Ist es angesichts der wachsenden Weltbevölkerung und der Plünderung der irdischen Ressourcen denkbar, dass die Menschheit in den kommenden Jahren zur Rohstoff-Ernte ins All aufbricht?
Tatsächlich hat es dazu in den vergangenen Jahren schon konkrete Pläne gegeben – insbesondere in der Privatwirtschaft. Vor allem die beiden US-Firmen Deep Space Industries und Planetary Resources haben sich dafür starkgemacht. Es gibt die Idee, wertvolles Helium-3 aus dem Mondgestein zu extrahieren. Dieses Isotop ist auf der Erde sehr selten, würde aber für künftige Kernfusionsreaktoren benötigt. Diskutiert wurde auch, mit Sonden auf Asteroiden zu landen und wertvolle Erze, Gold, Platin oder Seltene Erden abzubauen. Ab einer Nutzlast von 50 Tonnen könnte das interessant werden.

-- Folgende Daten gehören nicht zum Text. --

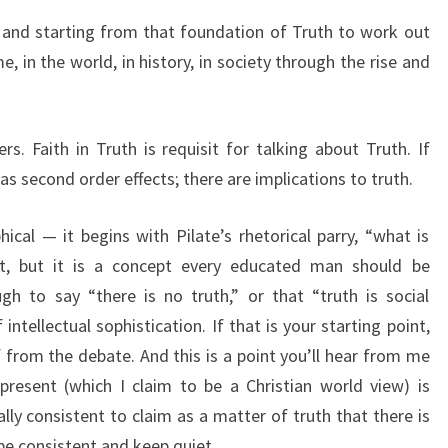
h; and starting from that foundation of Truth to work out
e, in the world, in history, in society through the rise and
s. Faith in Truth is requisit for talking about Truth. If
has second order effects; there are implications to truth.
hical — it begins with Pilate’s rhetorical parry, “what is
t, but it is a concept every educated man should be
gh to say “there is no truth,” or that “truth is social
intellectual sophistication. If that is your starting point,
f from the debate. And this is a point you’ll hear from me
resent (which I claim to be a Christian world view) is
nally consistent to claim as a matter of truth that there is
 be consistent and keep quiet.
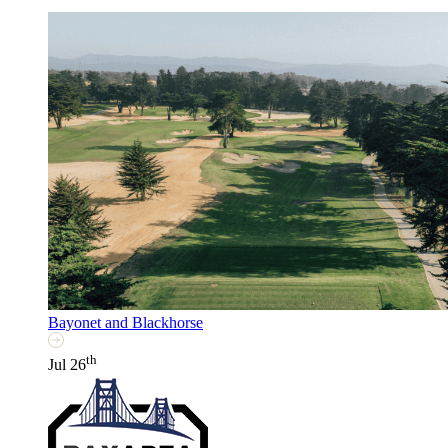
Bayonet and Blackhorse
th
Jul 26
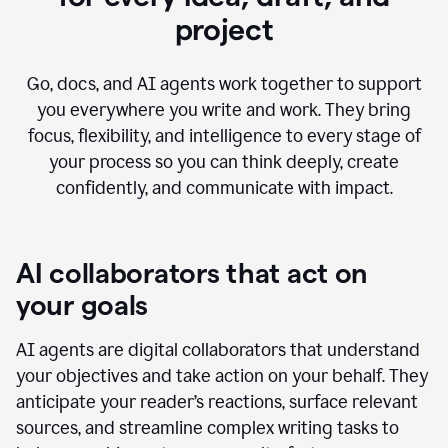
project
Go, docs, and AI agents work together to support
you everywhere you write and work. They bring
focus, flexibility, and intelligence to every stage of
your process so you can think deeply, create
confidently, and communicate with impact.
AI collaborators that act on
your goals
AI agents are digital collaborators that understand
your objectives and take action on your behalf. They
anticipate your reader’s reactions, surface relevant
sources, and streamline complex writing tasks to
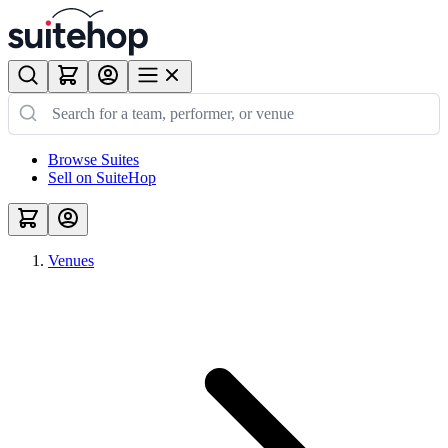
Browse Suites
Sell on SuiteHop
Venues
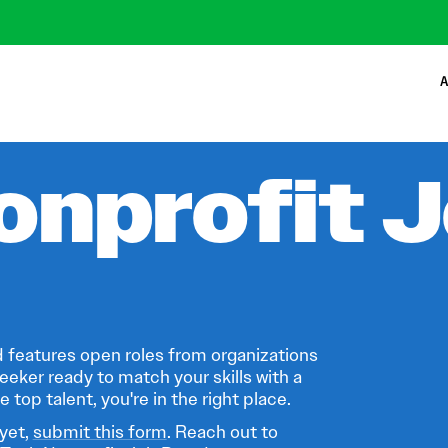
A
onprofit 
 features open roles from organizations
eeker ready to match your skills with a
 top talent, you're in the right place.
 yet,
submit this form
. Reach out to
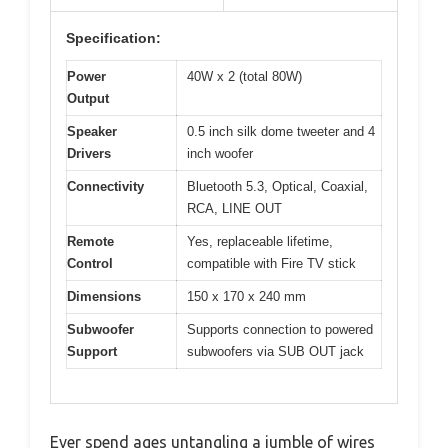
Specification:
Power
40W x 2 (total 80W)
Output
Speaker
0.5 inch silk dome tweeter and 4
Drivers
inch woofer
Connectivity
Bluetooth 5.3, Optical, Coaxial,
RCA, LINE OUT
Remote
Yes, replaceable lifetime,
Control
compatible with Fire TV stick
Dimensions
150 x 170 x 240 mm
Subwoofer
Supports connection to powered
Support
subwoofers via SUB OUT jack
Ever spend ages untangling a jumble of wires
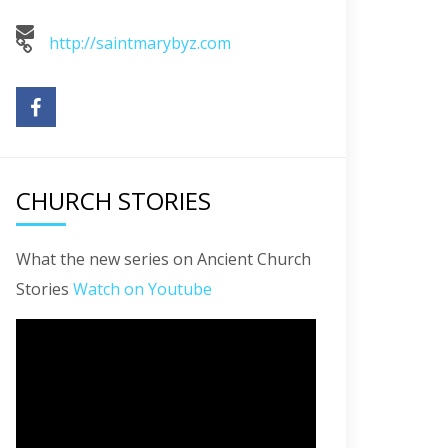
http://saintmarybyz.com
CHURCH STORIES
What the new series on Ancient Church
Stories
Watch on Youtube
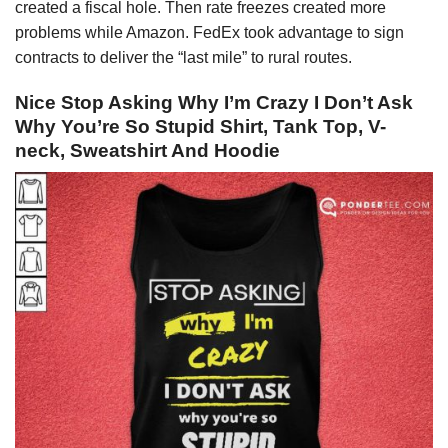
created a fiscal hole. Then rate freezes created more
problems while Amazon. FedEx took advantage to sign
contracts to deliver the “last mile” to rural routes.
Nice Stop Asking Why I’m Crazy I Don’t Ask
Why You’re So Stupid Shirt, Tank Top, V-
neck, Sweatshirt And Hoodie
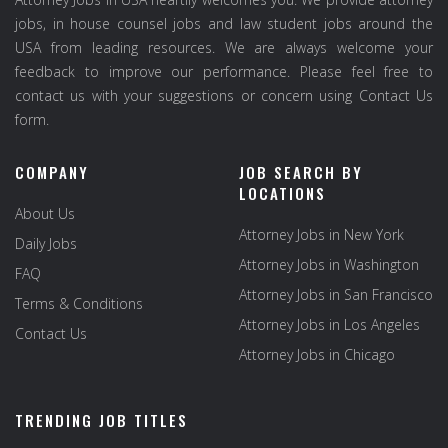
jobs, in house counsel jobs and law student jobs around the
USA from leading resources. We are always welcome your
feedback to improve our performance. Please feel free to
contact us with your suggestions or concern using Contact Us
form.
COMPANY
JOB SEARCH BY
LOCATIONS
About Us
Attorney Jobs in New York
Daily Jobs
Attorney Jobs in Washington
FAQ
Attorney Jobs in San Francisco
Terms & Conditions
Attorney Jobs in Los Angeles
Contact Us
Attorney Jobs in Chicago
TRENDING JOB TITLES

Privatfirmen sind in der Raumfahrt also eine ernstzunehmende Größe?
Auf jeden Fall. Zwar wurden Deep Space Industries und Planetary Resources inzwischen verkauft, dennoch sind Privatunternehmen allgemein für mich aus wissenschaftlicher Perspektive am vielversprechendsten. Wenn ein Privatunternehmen das nötige Geld hat, dann heißt es einfach: Wir machen das!